PEMBELAJARAN MENULIS PUISI MENGGUNAKAN KASIH (KARTU DIKSI HARAN)

Sanggar sekolah (sanglah) Diatona Libel’s berdiri tanggal 2 Mei 2003, bertepatan dengan Hardiknas, dan menjadi anggota Paguyuban Sanggar Seni Sekolah (PS3) Kota Mataram. Tujuan dibentuknya sanglah Diatona Libel’s, untuk memberikan ruang mengembangkan kreativitas dan potensi guru dan siswa di bidang bahasa, seni, sastra, dan budaya melalui aktivitas literasi. Beberapa hal yang menjadi latar belakang berdirinya sanggar sekolah Diatona Libel’s SMPN 15 Mataram antara lain: (1) Meningkatkan kompetensi menulis puisi siswa kelas 8 kurikulum 2013 semester ganjil; (2) Mengasah kemampuan menulis puisi siswa untuk ajang FLS2N; (3) Meningkatkan kompetensi guru dalam pengembangan keprofesian berkelanjutan (PKB); (4) Meningkatkan kompetensi guru Bahasa Indonesia di SMPN 15 Mataram dalam menulis kumpulan puisi ber-ISBN; dan (5) Memacu guru Bahasa Indonesia SMPN 15 Mataram untuk menulis puisi sebagai karya inovatif guru.

Melalui sanggar sekolah Diatona Libel’s diharapkan semua persoalan literasi yang menjadi permasalahan selama ini akan teratasi dengan baik melalui inovasi Kasih ( kartu diksi harian). Mekanisme kerja dari inovasi Kasih adalah sebagai berikut:

1) Kasih dibagi pada hari minggu dan dikembalikan pada minggu berikutnya;

2) Setiap diksi yang ditulis di dalam kasih disusun sesuai tema yang telah ditetapkan dan ditempel di kartu domino untuk memudahkan permainan kata dalam penyusunan puisi;

3) Setiap tema mengacu pada tema lomba FLS atau FLS2N baik tingkat sekolah, kabupaten/kota, provinsi, dan nasional;

4) Kasih yang telah diisi oleh setiap peserta disusun menjadi sebuah puisi pada minggu kedua setiap bulan;

5) Puisi yang tersusun dari kasih disempurnakan pada minggu ketiga dan keempat pada tiap bulan;

6) Puisi yang telah disusun dan disempurnakan dikirim kepada sastrawan yang bekerja sama dengan sanggar untuk diberi masukan.

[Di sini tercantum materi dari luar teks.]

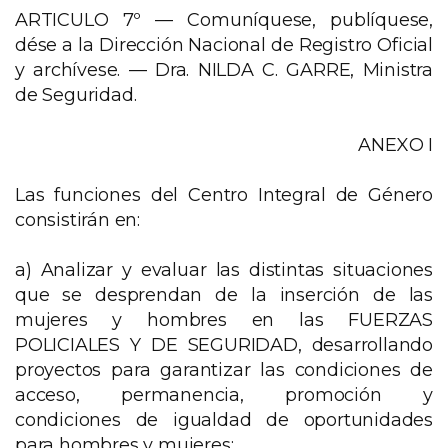
ARTICULO 7º — Comuníquese, publíquese,
dése a la Dirección Nacional de Registro Oficial
y archívese. — Dra. NILDA C. GARRE, Ministra
de Seguridad.
ANEXO I
Las funciones del Centro Integral de Género
consistirán en:
a) Analizar y evaluar las distintas situaciones
que se desprendan de la inserción de las
mujeres y hombres en las FUERZAS
POLICIALES Y DE SEGURIDAD, desarrollando
proyectos para garantizar las condiciones de
acceso, permanencia, promoción y
condiciones de igualdad de oportunidades
para hombres y mujeres;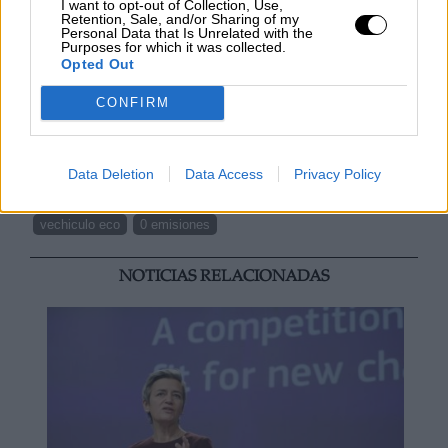
I want to opt-out of Collection, Use,
vial “que no se ha tenido en cuenta por el
Retention, Sale, and/or Sharing of my
Gobierno”, ya que la mayoría de estos
Personal Data that Is Unrelated with the
Purposes for which it was collected.
vehículos están en manos de genere que no
Opted Out
tiene la capacidad financiera para adquirir un
coche nuevo.
CONFIRM
Automoción
Plan Renove
PIB
DGT
cero emisiones
Data Deletion
Data Access
Privacy Policy
coches
IDAE
Instituto para la Diversificación y Ahorro de la Energía
vechiculo eco
0 emisiones
NOTICIAS RELACIONADAS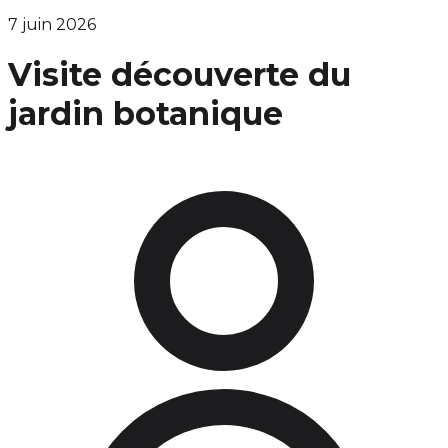
7 juin 2026
Visite découverte du
jardin botanique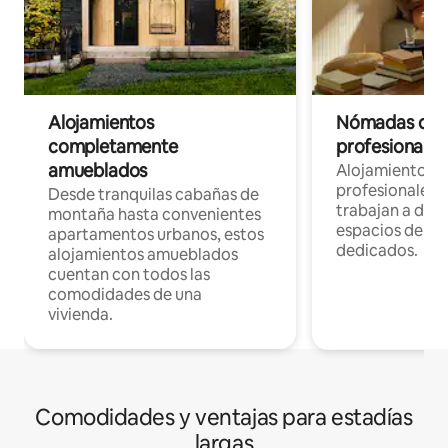
Alojamientos
Nómadas digit
completamente
profesionales 
amueblados
Alojamientos 
profesionales 
Desde tranquilas cabañas de
trabajan a dist
montaña hasta convenientes
espacios de tr
apartamentos urbanos, estos
dedicados.
alojamientos amueblados
cuentan con todos las
comodidades de una
vivienda.
Comodidades y ventajas para estadías
largas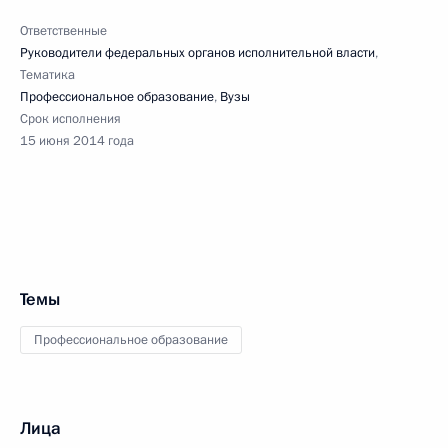
Ответственные
Руководители федеральных органов исполнительной власти
,
Тематика
Профессиональное образование
,
Вузы
Срок исполнения
15 июня 2014 года
Темы
Профессиональное образование
Лица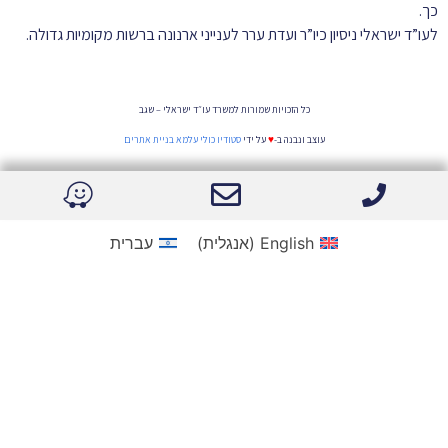
כך.
לעו”ד ישראלי ניסיון כיו”ר ועדת ערר לענייני ארנונה ברשות מקומיות גדולה.
כל הזכויות שמורות למשרד עו״ד ישראלי – שגב
עוצב ונבנה ב-
♥
על ידי
סטודיו כולי עלמא בניית אתרים
English
(
אנגלית
)
עברית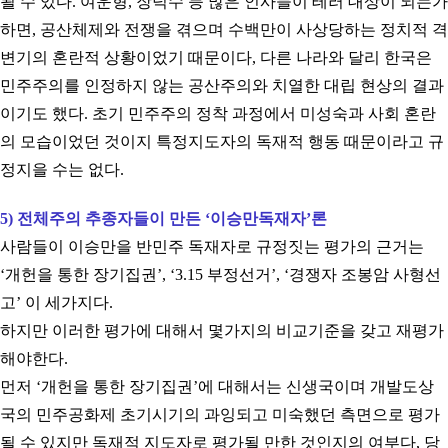
될 수 있다
.
여운형
,
장덕수 등 많은 인사들이 테러 대상이 되는가
하면
,
공산체제와 전쟁을 겪으며 수백만이 사상당하는 정치적 격
변기의 혼란적 상황이었기 때문이다
,
다른 나라와 달리 한국은
민주주의를 인정하지 않는 공산주의와 치열한 대립 현상의 결과
이기도 했다
.
초기 민주주의 정착 과정에서 미성숙과 사회 혼란
의 모습이었던 것이지 특정지도자의 독재적 행동 때문이라고 규
정지을 수는 없다
.
5)
전체주의 추종자들이 만든
‘
이승만독재자
’
론
사람들이 이승만을 반민주 독재자로 규정짓는 평가의 근거는
‘
개헌을 통한 장기집권
’, ‘3.15
부정선거
’, ‘
경쟁자 조봉암 사형선
고
’
이 세가지다
.
하지만 이러한 평가에 대해서 몇가지의 비교기준을 갖고 재평가
해야한다
.
먼저
‘
개헌을 통한 장기집권
’
에 대해서는 신생국이며 개발도상
국의 민주공화제 초기시기의 과잉되고 미숙했던 측면으로 평가
될 수 있지만 독재적 지도자로 평가될 만한 것인지의 여부다
,
당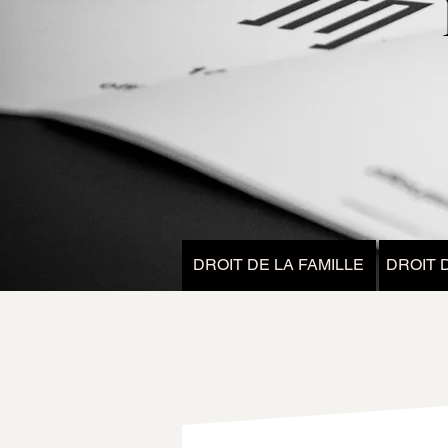
DROIT DE LA FAMILLE
DROIT 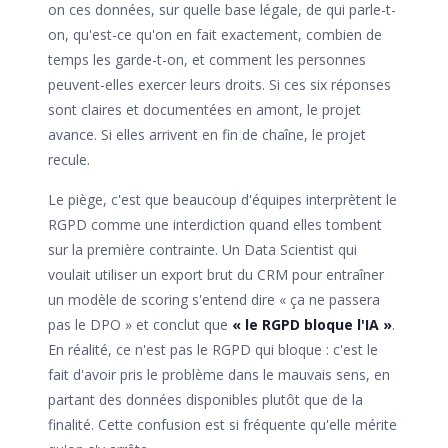
on ces données, sur quelle base légale, de qui parle-t-
on, qu'est-ce qu'on en fait exactement, combien de
temps les garde-t-on, et comment les personnes
peuvent-elles exercer leurs droits. Si ces six réponses
sont claires et documentées en amont, le projet
avance. Si elles arrivent en fin de chaîne, le projet
recule.
Le piège, c'est que beaucoup d'équipes interprètent le
RGPD comme une interdiction quand elles tombent
sur la première contrainte. Un Data Scientist qui
voulait utiliser un export brut du CRM pour entraîner
un modèle de scoring s'entend dire « ça ne passera
pas le DPO » et conclut que
« le RGPD bloque l'IA »
.
En réalité, ce n'est pas le RGPD qui bloque : c'est le
fait d'avoir pris le problème dans le mauvais sens, en
partant des données disponibles plutôt que de la
finalité. Cette confusion est si fréquente qu'elle mérite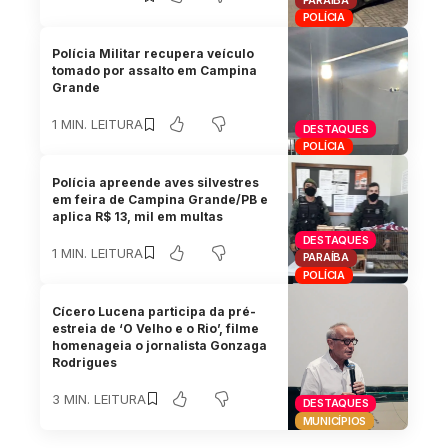
POLÍCIA
Polícia Militar recupera veículo
tomado por assalto em Campina
Grande
1 MIN. LEITURA
DESTAQUES
POLÍCIA
Polícia apreende aves silvestres
em feira de Campina Grande/PB e
aplica R$ 13, mil em multas
DESTAQUES
1 MIN. LEITURA
PARAÍBA
POLÍCIA
Cícero Lucena participa da pré-
estreia de ‘O Velho e o Rio’, filme
homenageia o jornalista Gonzaga
Rodrigues
3 MIN. LEITURA
DESTAQUES
MUNICÍPIOS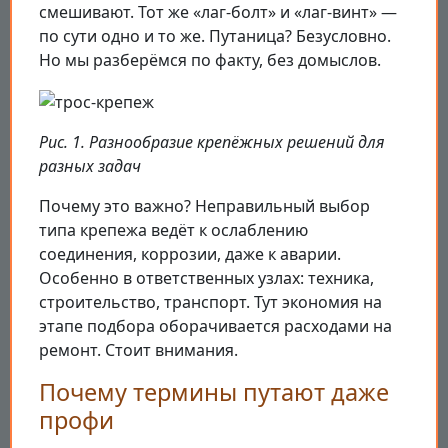
смешивают. Тот же «лаг-болт» и «лаг-винт» —
по сути одно и то же. Путаница? Безусловно.
Но мы разберёмся по факту, без домыслов.
Рис. 1. Разнообразие крепёжных решений для
разных задач
Почему это важно? Неправильный выбор
типа крепежа ведёт к ослаблению
соединения, коррозии, даже к аварии.
Особенно в ответственных узлах: техника,
строительство, транспорт. Тут экономия на
этапе подбора оборачивается расходами на
ремонт. Стоит внимания.
Почему термины путают даже
профи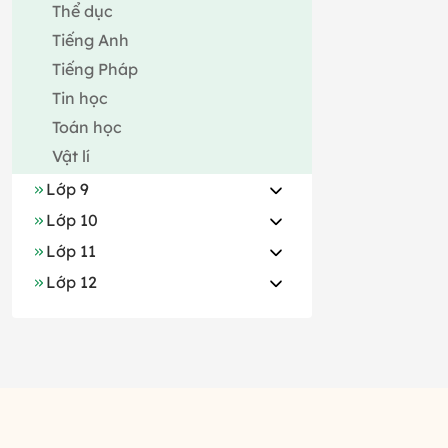
Thể dục
Tiếng Anh
Tiếng Pháp
Tin học
Toán học
Vật lí
Lớp 9
Lớp 10
Lớp 11
Lớp 12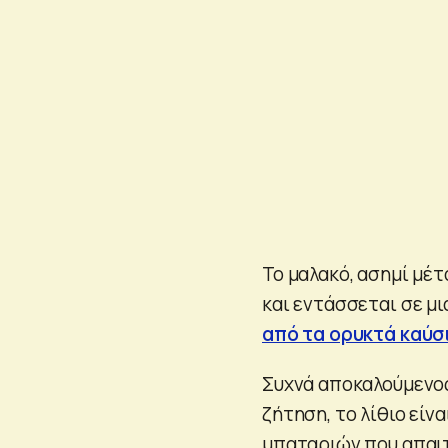
Το μαλακό, ασημί μέτ
και εντάσσεται σε μ
από τα ορυκτά καύσ
Συχνά αποκαλούμενος
ζήτηση, το λίθιο εί
μπαταριών που απαιτο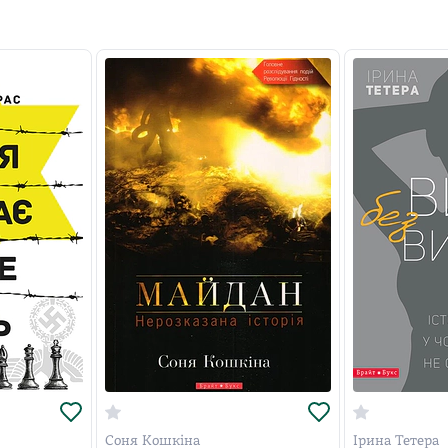
Соня Кошкіна
Ірина Тетера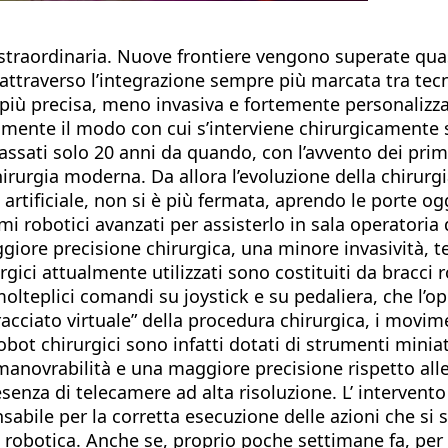
 straordinaria. Nuove frontiere vengono superate quasi
a attraverso l’integrazione sempre più marcata tra tec
ere più precisa, meno invasiva e fortemente personaliz
mente il modo con cui s’interviene chirurgicamente s
ati solo 20 anni da quando, con l’avvento dei primi ro
rurgia moderna. Da allora l’evoluzione della chirurgi
 artificiale, non si è più fermata, aprendo le porte ogg
mi robotici avanzati per assisterlo in sala operatoria
giore precisione chirurgica, una minore invasività, te
gici attualmente utilizzati sono costituiti da bracci 
molteplici comandi su joystick e su pedaliera, che l’o
tracciato virtuale” della procedura chirurgica, i movi
robot chirurgici sono infatti dotati di strumenti minia
anovrabilità e una maggiore precisione rispetto alle 
senza di telecamere ad alta risoluzione. L’ interven
abile per la corretta esecuzione delle azioni che si 
a robotica. Anche se, proprio poche settimane fa, per 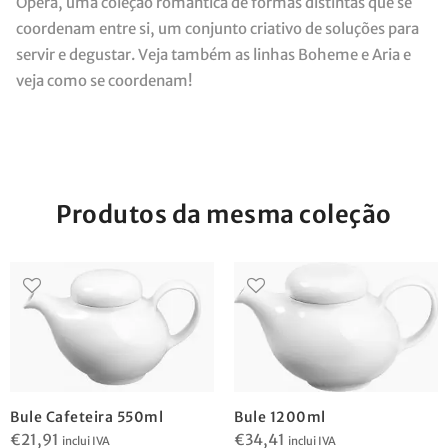
Ópera, uma coleção romantica de formas distintas que se
coordenam entre si, um conjunto criativo de soluções para
servir e degustar. Veja também as linhas Boheme e Aria e
veja como se coordenam!
Produtos da mesma coleção
Bule Cafeteira 550ml
Bule 1200ml
€
21,91
€
34,41
inclui IVA
inclui IVA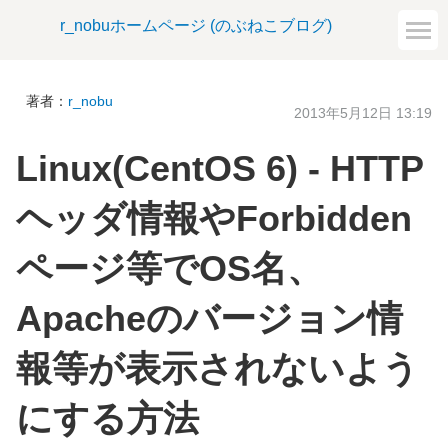
r_nobuホームページ (のぶねこブログ)
著者：
r_nobu
2013年5月12日 13:19
Linux(CentOS 6) - HTTP
ヘッダ情報やForbidden
ページ等でOS名、
Apacheのバージョン情
報等が表示されないよう
にする方法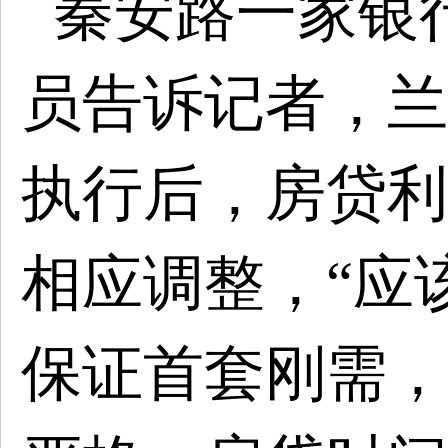
秦安路一家银
员告诉记者，兰
执行后，房贷利
相应调整，
“应
保证首套刚需，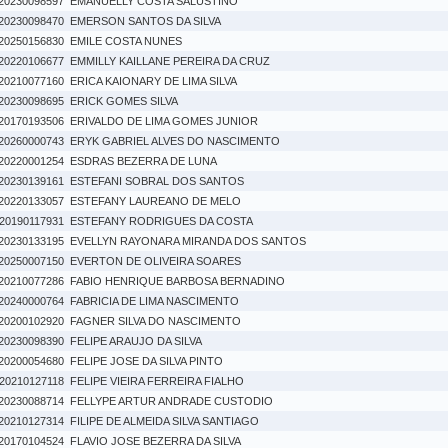
20230098597
EMANUELLY COSTA SALUSTINO
20230098470
EMERSON SANTOS DA SILVA
20250156830
EMILE COSTA NUNES
20220106677
EMMILLY KAILLANE PEREIRA DA CRUZ
20210077160
ERICA KAIONARY DE LIMA SILVA
20230098695
ERICK GOMES SILVA
20170193506
ERIVALDO DE LIMA GOMES JUNIOR
20260000743
ERYK GABRIEL ALVES DO NASCIMENTO
20220001254
ESDRAS BEZERRA DE LUNA
20230139161
ESTEFANI SOBRAL DOS SANTOS
20220133057
ESTEFANY LAUREANO DE MELO
20190117931
ESTEFANY RODRIGUES DA COSTA
20230133195
EVELLYN RAYONARA MIRANDA DOS SANTOS
20250007150
EVERTON DE OLIVEIRA SOARES
20210077286
FABIO HENRIQUE BARBOSA BERNADINO
20240000764
FABRICIA DE LIMA NASCIMENTO
20200102920
FAGNER SILVA DO NASCIMENTO
20230098390
FELIPE ARAUJO DA SILVA
20200054680
FELIPE JOSE DA SILVA PINTO
20210127118
FELIPE VIEIRA FERREIRA FIALHO
20230088714
FELLYPE ARTUR ANDRADE CUSTODIO
20210127314
FILIPE DE ALMEIDA SILVA SANTIAGO
20170104524
FLAVIO JOSE BEZERRA DA SILVA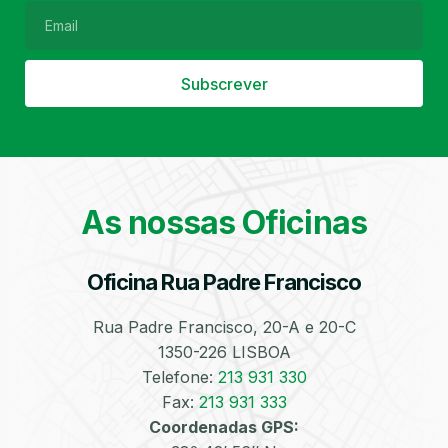
Subscrever
Filtro de Partículas
Óleos
As nossas Oficinas
Oficina Rua Padre Francisco
Bate-Chapas
Higienização e
Desinfeção
Automóvel
Rua Padre Francisco, 20-A e 20-C
1350-226 LISBOA
Telefone:
213 931 330
Fax:
213 931 333
Coordenadas GPS:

Jika dirangkum, maka dalam satu semester masing-masing anggota sanggar menulis puisi sebanyak 4 buah karena pada saat libur anggota sanggar tidak berlatih, tetapi kasih harus terus diisi. Puisi-puisi yang telah terkumpul akan terus diperbarui dan direvisi, sehingga menjadi layak untuk diikutkan dalam ajang sebuah perlombaan

Selain dengan membuat inovasi Kasih, untuk mengatasi permasalahan guru Bahasa Indonesia yang tidak berpengalaman dalam menulis puisi, Dinas Pedidikan Pemuda dan Olahraga Kota Mataram sering melaksanakan kegiatan kursus dan pelatihan atau workshop penulisan sastra. Hasil yang diperoleh dari kegiatan kursus dan pelatihan atau workshop tersebut diharapkan dapat membantu guru Bahasa Indonesia untuk lebih bergairah membangun dunia literasi lewat intrakurikuler maupun ekstrakurikuler.